All humans are capable of producing shadows, the artist noted. Likewise, she added, “we are all endowed with emotions. Parallel to our material existence, presented through chemical elements and molecules, emotions determine our immaterial existence. Shadows, when looked at, usually produce associations that are connected to emotions. That is why I used emotions as the medium of the language of shadows.” 

Petric said, “I took photographs of my own shadow for one year at different times of the day and in different weather conditions. I used different analog films and printed my shadow photos on papers with differing characteristics. To further codify the language of shadows, I adapted the periodic table of the elements from the natural sciences, replacing chemical elements with various emotions that are displayed using photographs of shadows to represent them.”

A view of Eva Petric’s “Rubik’s Cube of Recycled Shadows E@motions,” a permanent, interactive installation work that has been on display since 2019 on the so-called museum platform in the Metelkova Mesto social-cultural zone in Ljubljana, Slovenia’s capital city; photo courtesy of the artist

For Petric, this audaciously modified periodic table borrowed from the world of science “represents the DNA of our emotional existence.”

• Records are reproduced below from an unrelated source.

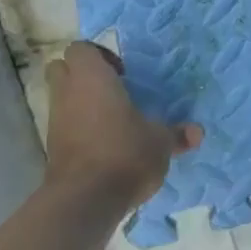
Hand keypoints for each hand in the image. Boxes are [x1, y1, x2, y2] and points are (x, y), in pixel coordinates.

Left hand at [41, 42, 201, 207]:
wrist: (85, 200)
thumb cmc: (125, 153)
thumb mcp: (161, 142)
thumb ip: (177, 134)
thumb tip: (197, 132)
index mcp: (93, 79)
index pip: (81, 49)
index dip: (100, 55)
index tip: (123, 73)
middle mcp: (68, 94)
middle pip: (62, 69)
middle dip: (83, 74)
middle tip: (114, 89)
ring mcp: (55, 122)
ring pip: (62, 98)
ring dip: (82, 102)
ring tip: (114, 118)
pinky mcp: (53, 148)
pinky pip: (64, 125)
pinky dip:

Her periodic table of the emotions displays what she calls “the so-called primal emotions” as well as “advanced emotions or emotional attitudes.” She explained, “Within my project, these ‘advanced shadow emotions’ are the result of ‘incubating emotions’; they range from apathy to anxiety and further on to intolerance on the one side, and on the other side, to idealism.”

Giving tangible, visible form to subject matter as ephemeral as shadows and human emotions was no small challenge. We were further intrigued by Petric’s description of her approach to formulating original fragrances of her own and by how far, literally, she would like to take her investigations in this field.

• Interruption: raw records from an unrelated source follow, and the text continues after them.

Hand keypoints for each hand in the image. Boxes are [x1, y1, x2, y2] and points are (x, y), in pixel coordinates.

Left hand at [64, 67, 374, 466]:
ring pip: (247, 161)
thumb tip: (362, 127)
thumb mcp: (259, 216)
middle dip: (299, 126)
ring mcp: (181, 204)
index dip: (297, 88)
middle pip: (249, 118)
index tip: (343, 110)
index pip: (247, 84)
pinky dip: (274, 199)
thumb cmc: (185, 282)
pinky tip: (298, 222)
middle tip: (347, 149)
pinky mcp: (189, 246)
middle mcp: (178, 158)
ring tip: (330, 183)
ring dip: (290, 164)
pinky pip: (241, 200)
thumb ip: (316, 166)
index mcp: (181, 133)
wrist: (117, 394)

Eva Petric, “Shadow Hunter 2,” 2012, color photograph; photo of artwork courtesy of the artist

She said, “Shadows and emotions share many similarities. Both are immaterial, yet present; they’re ever-changing appearing, disappearing, and then reappearing; they’re full of potential; and they’re earth-bound, connecting us to the Earth.”

“In perfume-making in creating my fragrances I look to my visual art of shadows from my Periodic Table of Shadowed E@motions to guide me, both visually as well as conceptually. Visually by the emotions I feel when I look at a particular shadow image in my periodic table and conceptually by the ingredients I decide to include for the particular head, heart, and base notes of the fragrance I’m designing. I’m particularly interested in materializing the part of my periodic table that visualizes newly forming and newly discovered emotions, which are sequenced to form newly appearing or imagined emotional states.”

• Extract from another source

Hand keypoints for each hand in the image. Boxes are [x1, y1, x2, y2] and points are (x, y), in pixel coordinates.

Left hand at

Another view of Eva Petric’s “Rubik’s Cube of Recycled Shadows E@motions,” a permanent, interactive installation work that has been on display since 2019 on the museum platform in the Metelkova Mesto social-cultural zone in Ljubljana, Slovenia; photo courtesy of the artist

When it comes to concocting new scents, Petric thinks fine and she thinks big.

She told us, “When creating a new perfume, I tend to think about what emotions may be missing in today’s world. To bring about acceptance of new emotions, one has to work with existing ingredients that are familiar to us humans on a collective, universal level, as well as introduce new ones, which we will sooner or later need to address. In this way, a fragrance’s relation to antiquity and its ability to connect to people in a universal way can be also seen as some type of recycling act, an act by which ancient emotions may be included in a fragrance, enabling them to be preserved and also passed on to future generations.”

More philosophically, the artist observed, “Fragrances can keep alive all that it means to be human on an emotional level and at the same they can be useful in preventing humans from undergoing desensitization in foreign environments such as outer space.”  

That’s an outlook that is marked by a whiff of deep humanism and with that spirited notion in mind, we’ll be looking forward to savoring Petric’s original fragrances somewhere in a cozy crater in the shadows of the Moon.